SOURCE DATA
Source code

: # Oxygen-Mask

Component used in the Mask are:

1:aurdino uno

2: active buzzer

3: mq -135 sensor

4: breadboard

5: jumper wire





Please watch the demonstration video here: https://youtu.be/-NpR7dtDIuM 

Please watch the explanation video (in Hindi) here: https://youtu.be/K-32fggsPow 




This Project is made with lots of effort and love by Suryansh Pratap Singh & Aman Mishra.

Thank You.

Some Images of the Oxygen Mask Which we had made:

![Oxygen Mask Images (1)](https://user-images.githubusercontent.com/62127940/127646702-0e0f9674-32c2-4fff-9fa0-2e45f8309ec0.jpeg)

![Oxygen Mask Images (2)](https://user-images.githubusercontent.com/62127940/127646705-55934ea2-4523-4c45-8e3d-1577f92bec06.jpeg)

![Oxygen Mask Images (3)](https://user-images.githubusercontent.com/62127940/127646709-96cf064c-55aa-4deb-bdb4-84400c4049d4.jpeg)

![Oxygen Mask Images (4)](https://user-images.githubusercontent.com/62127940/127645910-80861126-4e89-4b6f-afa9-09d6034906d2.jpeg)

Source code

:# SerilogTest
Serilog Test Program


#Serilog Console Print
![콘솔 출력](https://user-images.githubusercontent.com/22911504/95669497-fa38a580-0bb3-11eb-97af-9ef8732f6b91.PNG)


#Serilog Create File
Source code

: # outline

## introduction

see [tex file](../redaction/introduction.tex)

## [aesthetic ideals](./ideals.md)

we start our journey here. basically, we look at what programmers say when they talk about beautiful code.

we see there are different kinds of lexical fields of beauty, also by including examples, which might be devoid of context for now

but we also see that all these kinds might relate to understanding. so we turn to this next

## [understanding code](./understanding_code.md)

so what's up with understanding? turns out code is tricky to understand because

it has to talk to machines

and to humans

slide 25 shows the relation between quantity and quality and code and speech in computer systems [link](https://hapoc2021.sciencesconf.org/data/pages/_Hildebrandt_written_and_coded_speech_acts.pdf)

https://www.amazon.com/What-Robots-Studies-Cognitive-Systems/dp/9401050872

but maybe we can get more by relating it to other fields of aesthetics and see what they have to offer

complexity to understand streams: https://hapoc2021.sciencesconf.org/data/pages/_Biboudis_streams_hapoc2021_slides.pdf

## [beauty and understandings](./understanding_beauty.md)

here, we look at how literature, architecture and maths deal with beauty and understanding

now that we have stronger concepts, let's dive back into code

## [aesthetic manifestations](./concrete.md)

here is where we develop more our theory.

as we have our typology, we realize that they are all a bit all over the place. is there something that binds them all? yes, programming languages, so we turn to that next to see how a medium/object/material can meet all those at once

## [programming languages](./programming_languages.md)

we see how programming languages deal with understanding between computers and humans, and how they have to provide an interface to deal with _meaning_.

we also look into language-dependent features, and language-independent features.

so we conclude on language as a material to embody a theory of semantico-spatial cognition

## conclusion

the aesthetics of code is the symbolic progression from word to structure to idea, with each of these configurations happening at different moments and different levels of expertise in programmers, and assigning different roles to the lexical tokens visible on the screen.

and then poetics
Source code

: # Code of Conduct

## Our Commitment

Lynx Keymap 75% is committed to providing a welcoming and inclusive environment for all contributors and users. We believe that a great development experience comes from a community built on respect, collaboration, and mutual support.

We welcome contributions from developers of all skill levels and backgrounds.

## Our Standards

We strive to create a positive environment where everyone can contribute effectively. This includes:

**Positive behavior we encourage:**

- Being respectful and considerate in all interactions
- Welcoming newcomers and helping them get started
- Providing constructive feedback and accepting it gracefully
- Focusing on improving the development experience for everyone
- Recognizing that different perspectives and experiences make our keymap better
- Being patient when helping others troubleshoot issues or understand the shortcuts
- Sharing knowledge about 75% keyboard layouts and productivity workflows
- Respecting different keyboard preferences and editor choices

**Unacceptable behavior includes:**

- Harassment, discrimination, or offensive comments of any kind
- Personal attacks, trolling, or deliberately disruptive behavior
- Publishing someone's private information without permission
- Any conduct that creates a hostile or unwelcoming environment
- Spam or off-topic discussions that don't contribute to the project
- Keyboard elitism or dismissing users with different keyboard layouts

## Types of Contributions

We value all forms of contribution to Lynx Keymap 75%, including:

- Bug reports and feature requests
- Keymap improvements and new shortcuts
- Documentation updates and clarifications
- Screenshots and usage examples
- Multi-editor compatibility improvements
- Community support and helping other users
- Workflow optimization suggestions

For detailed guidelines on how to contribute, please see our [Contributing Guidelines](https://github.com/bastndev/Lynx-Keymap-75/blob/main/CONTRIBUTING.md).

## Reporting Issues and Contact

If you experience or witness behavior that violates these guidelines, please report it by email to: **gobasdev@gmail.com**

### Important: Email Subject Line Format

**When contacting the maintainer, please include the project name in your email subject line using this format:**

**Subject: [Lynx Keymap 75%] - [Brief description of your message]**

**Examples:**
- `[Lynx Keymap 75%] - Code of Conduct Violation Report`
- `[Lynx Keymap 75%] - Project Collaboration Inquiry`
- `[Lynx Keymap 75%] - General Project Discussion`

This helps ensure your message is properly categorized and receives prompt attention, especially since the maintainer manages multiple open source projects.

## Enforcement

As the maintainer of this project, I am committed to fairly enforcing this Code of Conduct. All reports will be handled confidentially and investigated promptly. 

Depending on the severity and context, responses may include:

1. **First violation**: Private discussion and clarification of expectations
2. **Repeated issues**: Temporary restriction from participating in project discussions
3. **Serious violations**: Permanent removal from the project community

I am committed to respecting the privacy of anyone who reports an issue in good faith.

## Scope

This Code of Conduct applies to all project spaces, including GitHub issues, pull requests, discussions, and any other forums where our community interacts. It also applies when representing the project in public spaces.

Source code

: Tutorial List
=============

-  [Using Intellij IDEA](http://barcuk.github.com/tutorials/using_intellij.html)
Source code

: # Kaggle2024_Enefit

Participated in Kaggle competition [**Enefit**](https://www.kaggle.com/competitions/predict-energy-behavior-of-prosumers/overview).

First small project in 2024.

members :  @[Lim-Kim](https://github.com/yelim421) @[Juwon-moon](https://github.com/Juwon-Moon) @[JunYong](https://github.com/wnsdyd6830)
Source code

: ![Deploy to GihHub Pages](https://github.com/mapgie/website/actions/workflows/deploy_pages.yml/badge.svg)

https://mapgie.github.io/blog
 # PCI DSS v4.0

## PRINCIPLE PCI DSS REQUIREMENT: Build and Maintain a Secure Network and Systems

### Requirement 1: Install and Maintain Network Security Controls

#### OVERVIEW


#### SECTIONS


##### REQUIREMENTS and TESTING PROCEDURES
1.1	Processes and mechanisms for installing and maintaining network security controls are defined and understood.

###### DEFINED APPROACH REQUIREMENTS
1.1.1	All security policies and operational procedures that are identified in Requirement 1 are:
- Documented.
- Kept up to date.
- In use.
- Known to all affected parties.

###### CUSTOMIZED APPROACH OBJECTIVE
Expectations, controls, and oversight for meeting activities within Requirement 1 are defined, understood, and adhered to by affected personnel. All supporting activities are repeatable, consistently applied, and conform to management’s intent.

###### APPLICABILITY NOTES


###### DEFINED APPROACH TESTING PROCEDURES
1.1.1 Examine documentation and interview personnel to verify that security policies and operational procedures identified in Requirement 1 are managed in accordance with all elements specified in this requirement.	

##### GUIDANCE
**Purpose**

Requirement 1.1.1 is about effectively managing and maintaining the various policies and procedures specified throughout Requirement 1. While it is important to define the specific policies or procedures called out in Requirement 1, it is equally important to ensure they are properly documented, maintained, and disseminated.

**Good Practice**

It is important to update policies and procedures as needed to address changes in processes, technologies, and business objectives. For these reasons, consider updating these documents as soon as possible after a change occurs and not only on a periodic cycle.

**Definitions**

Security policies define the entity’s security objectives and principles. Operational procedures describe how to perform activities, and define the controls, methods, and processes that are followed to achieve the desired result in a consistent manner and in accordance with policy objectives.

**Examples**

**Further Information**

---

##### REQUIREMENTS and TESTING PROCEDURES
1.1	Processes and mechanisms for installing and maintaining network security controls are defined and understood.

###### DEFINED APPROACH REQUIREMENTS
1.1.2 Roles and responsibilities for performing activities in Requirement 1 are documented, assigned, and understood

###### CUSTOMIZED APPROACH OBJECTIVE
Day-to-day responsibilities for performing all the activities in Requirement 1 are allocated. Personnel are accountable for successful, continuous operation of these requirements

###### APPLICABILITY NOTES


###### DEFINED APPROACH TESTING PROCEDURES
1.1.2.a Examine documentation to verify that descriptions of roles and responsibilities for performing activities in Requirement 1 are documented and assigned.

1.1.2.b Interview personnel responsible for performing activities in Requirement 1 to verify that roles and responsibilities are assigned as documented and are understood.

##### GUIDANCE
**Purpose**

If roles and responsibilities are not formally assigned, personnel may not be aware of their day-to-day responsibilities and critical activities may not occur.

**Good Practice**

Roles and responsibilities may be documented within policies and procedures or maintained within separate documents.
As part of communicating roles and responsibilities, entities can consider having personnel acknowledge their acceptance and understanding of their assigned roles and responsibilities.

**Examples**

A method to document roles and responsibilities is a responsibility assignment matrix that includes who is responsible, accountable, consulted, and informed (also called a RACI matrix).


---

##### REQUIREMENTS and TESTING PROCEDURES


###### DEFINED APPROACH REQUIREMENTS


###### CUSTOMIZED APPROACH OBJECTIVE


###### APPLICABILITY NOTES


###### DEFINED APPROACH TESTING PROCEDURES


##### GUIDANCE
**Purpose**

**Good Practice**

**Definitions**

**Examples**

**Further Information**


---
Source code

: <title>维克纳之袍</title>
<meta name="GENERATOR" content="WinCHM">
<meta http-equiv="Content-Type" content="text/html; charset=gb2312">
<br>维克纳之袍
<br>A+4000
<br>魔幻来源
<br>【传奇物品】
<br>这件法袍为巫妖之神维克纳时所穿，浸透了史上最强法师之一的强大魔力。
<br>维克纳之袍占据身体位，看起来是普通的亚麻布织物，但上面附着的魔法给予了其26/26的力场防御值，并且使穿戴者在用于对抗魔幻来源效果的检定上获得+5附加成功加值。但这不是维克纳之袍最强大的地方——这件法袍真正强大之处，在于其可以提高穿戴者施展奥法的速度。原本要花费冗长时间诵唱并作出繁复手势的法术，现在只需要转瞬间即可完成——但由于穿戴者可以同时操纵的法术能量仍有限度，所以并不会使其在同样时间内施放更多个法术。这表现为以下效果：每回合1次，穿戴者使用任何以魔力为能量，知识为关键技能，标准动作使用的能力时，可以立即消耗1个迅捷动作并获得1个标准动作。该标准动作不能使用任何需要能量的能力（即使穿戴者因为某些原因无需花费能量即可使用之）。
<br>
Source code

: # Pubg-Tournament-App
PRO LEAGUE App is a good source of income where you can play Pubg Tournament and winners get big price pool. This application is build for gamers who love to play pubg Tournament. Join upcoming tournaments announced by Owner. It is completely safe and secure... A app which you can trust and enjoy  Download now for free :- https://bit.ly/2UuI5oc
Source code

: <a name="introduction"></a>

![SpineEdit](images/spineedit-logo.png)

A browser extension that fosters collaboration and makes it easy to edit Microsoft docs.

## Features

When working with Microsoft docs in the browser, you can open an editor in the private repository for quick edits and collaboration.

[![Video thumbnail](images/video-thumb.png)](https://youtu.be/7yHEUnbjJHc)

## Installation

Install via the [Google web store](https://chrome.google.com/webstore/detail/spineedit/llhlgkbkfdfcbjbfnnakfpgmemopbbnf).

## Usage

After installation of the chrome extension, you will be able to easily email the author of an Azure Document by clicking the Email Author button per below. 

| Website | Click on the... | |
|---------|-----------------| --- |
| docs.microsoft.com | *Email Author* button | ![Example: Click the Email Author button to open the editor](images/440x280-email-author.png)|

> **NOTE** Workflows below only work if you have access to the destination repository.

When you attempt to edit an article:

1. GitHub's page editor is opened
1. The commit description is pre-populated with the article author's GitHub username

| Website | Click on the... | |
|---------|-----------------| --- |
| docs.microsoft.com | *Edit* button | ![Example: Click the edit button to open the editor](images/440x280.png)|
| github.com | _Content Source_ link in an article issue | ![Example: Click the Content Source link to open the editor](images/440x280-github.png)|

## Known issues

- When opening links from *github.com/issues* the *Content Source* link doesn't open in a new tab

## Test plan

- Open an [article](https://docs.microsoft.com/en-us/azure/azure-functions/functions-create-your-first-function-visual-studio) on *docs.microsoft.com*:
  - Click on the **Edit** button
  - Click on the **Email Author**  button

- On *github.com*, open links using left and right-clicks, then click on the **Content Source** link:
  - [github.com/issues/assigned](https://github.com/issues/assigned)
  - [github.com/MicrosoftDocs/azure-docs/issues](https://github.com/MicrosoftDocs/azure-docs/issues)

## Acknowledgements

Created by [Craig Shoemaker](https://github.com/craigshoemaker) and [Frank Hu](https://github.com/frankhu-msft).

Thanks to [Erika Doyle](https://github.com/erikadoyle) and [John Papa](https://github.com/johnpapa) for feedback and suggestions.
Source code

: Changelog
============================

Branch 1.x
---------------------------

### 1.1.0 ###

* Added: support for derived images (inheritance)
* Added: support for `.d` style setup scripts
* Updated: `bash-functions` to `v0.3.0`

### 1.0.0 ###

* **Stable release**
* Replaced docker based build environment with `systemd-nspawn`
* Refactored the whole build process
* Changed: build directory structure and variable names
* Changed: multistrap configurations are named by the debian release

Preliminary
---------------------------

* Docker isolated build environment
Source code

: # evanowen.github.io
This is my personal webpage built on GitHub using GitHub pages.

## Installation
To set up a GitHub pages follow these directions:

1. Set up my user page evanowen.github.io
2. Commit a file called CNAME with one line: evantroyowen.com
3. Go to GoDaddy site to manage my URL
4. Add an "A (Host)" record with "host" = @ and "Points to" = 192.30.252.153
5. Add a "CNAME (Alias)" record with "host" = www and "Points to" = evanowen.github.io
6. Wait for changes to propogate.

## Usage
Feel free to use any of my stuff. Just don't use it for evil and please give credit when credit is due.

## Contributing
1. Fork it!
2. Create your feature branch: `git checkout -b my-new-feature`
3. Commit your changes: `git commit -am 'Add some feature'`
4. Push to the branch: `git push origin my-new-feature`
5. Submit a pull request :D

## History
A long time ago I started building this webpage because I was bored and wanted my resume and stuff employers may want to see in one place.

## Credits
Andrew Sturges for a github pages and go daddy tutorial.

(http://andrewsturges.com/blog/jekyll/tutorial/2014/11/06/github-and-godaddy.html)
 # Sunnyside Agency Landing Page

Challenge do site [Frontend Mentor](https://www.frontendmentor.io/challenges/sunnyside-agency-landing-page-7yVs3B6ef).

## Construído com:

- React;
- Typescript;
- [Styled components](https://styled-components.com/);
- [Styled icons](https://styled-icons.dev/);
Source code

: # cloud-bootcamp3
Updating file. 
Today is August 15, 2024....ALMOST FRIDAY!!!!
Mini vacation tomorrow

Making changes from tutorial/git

REQUIREMENT
Of the entries above, repeat exactly the lines from the line with "behavior we encourage:**" through the line with "- Documentation updates and clarifications", both of them included.

SOLUTION BELOW
**Positive behavior we encourage:**

- Being respectful and considerate in all interactions
- Welcoming newcomers and helping them get started
- Providing constructive feedback and accepting it gracefully
- Focusing on improving the development experience for everyone
- Recognizing that different perspectives and experiences make our keymap better
- Being patient when helping others troubleshoot issues or understand the shortcuts
- Sharing knowledge about 75% keyboard layouts and productivity workflows
- Respecting different keyboard preferences and editor choices

**Unacceptable behavior includes:**

- Harassment, discrimination, or offensive comments of any kind
- Personal attacks, trolling, or deliberately disruptive behavior
- Publishing someone's private information without permission
- Any conduct that creates a hostile or unwelcoming environment
- Spam or off-topic discussions that don't contribute to the project
- Keyboard elitism or dismissing users with different keyboard layouts

## Types of Contributions

We value all forms of contribution to Lynx Keymap 75%, including:

- Bug reports and feature requests
- Keymap improvements and new shortcuts
- Documentation updates and clarifications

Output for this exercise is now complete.